Your task. Reproduce each line of text in the material below word for word, leaving out the pictures.
════════════════════
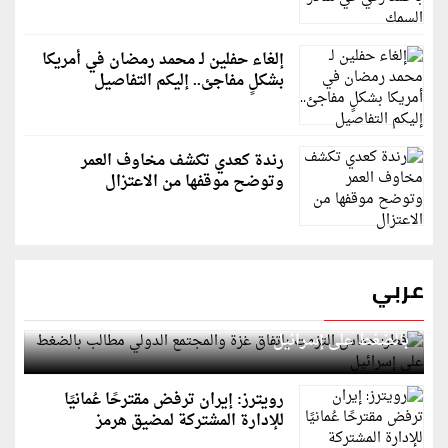
إلغاء حفلين لـ محمد رمضان في أمريكا
بشكلٍ مفاجئ.. إليكم التفاصيل
رندة كعدي تكشف مخاوف العمر
وتوضح موقفها من الاعتزال
عربي
قطر: حماس التزمت باتفاق غزة والمجتمع الدولي مطالب
بالضغط على إسرائيل
رويترز: إيران ترفض مقترحًا عُمانيًا
للإدارة المشتركة لمضيق هرمز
════════════════════
Task result.
إلغاء حفلين لـ محمد رمضان في أمريكا
بشكلٍ مفاجئ.. إليكم التفاصيل
رندة كعدي تكشف مخاوف العمر
وتوضح موقفها من الاعتزال
عربي
قطر: حماس التزمت باتفاق غزة والمجتمع الدولي مطالب
بالضغط على إسرائيل
رويترز: إيران ترفض مقترحًا عُمانيًا
للإدارة المشتركة لمضيق هرمز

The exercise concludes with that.